|Sunrise over the ice on Saturday morning|
|Blue skies a couple of hours later|
When the boat is frozen in, there is quite a grating noise against the hull as the boat moves when we walk around. This is especially apparent first thing in the morning as the boat hasn’t moved for a few hours and the ice has had time to re-form up to the hull. I mention this as the noise is one of those that seems to freak Buddy – we wish we knew how we could calm him down enough not to worry about these sorts of harmless (to us) noises. Jennie (nb Tentatrice) commented the other day that their dog is scared of poles such as fishing rods and brooms, but they have no idea what caused the, apparent, irrational fear.
Ann came around for lunch on Tuesday and, after she left, we set off for Marsworth. This entailed going back down the Wendover arm to Bulbourne junction and turning left down the seven lock Marsworth flight.
|Heading back down the Wendover arm|
|Karen and Buddy walked to the junction in the lovely sunshine|
All the ice had definitely disappeared and, with the highest water levels we have seen on the arm, we made it down to the junction without running aground.

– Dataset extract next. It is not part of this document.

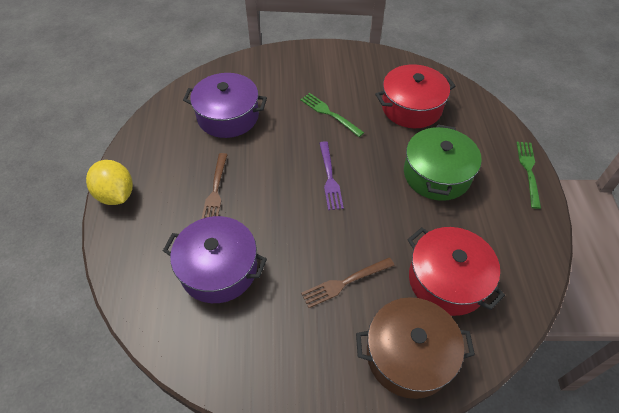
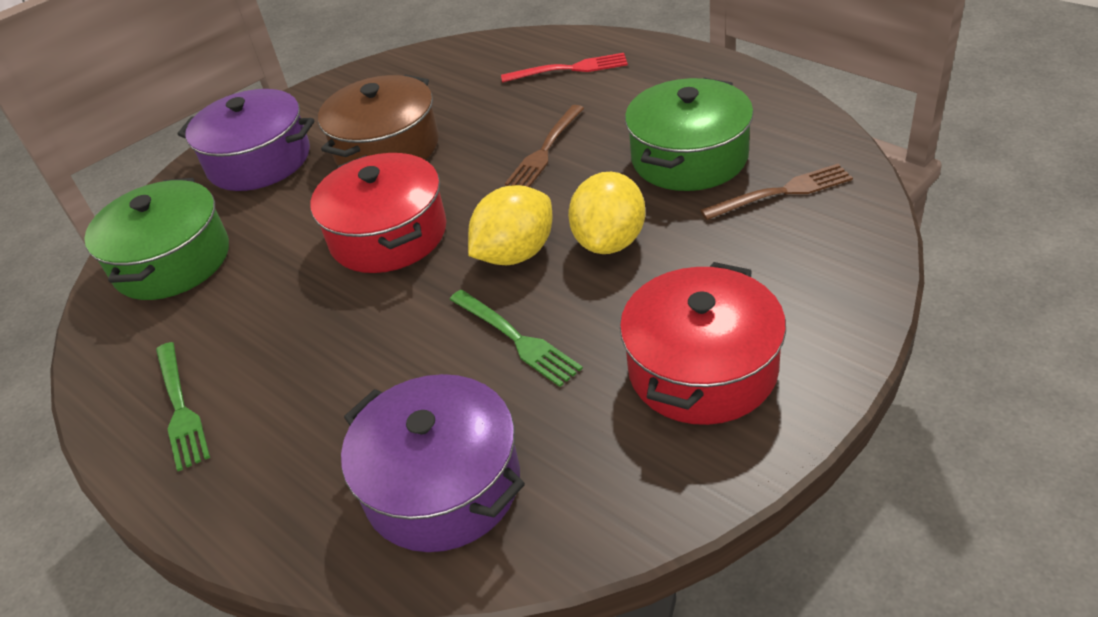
green pot: 1 -> 2
purple fork: 1 -> 0
red fork: 0 -> 1
yellow lemon: 1 -> 2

I misjudged the turn and had to reverse back and start again to avoid potentially touching a restored wooden working boat. The second attempt was fine – as should the first have been – but it was a reminder that it’s never worth being complacent.
|Turning back onto the Grand Union|
It didn’t take long to get down the seven broad locks and, with no wind on the flight at all for once, the cruise was really rather pleasant, if cold. At the bottom pound there are a lot of residential boats and we followed a kingfisher for a while flying from perch to perch. It stayed on the tiller arm of one boat for quite a while and Karen got a great picture of it.
|Karen’s kingfisher – she hadn’t realised it had flown on|
By the time we pulled up at the services it had started sleeting and Karen went inside to start preparing dinner whilst I got on with the man stuff (well, it is in our relationship).
Once finished, I decided to go down a few locks of the Aylesbury arm rather than moor up in Marsworth. Karen stayed in and I reversed back to Marsworth junction and set off down the first lock which is a staircase of two. By this time is was getting quite dark and the sleet was turning to snow.
|Going down the first lock in the staircase|
I moored in the pound by Paradise Cottage which is the first lock cottage, still standing, down the Aylesbury arm. With the build up of slippery, wet snow on the roof I decided it was too dangerous to keep locking down on my own. Locking on your own means you invariably end up climbing up and down lock ladders and along the roof of the boat.
I know I normally include a picture of where we moor for the night, but it was too dark. Our little afternoon cruise had taken us down ten locks and we had covered about two and a half miles, although, as the crow flies, we ended up only about a mile from where we set off.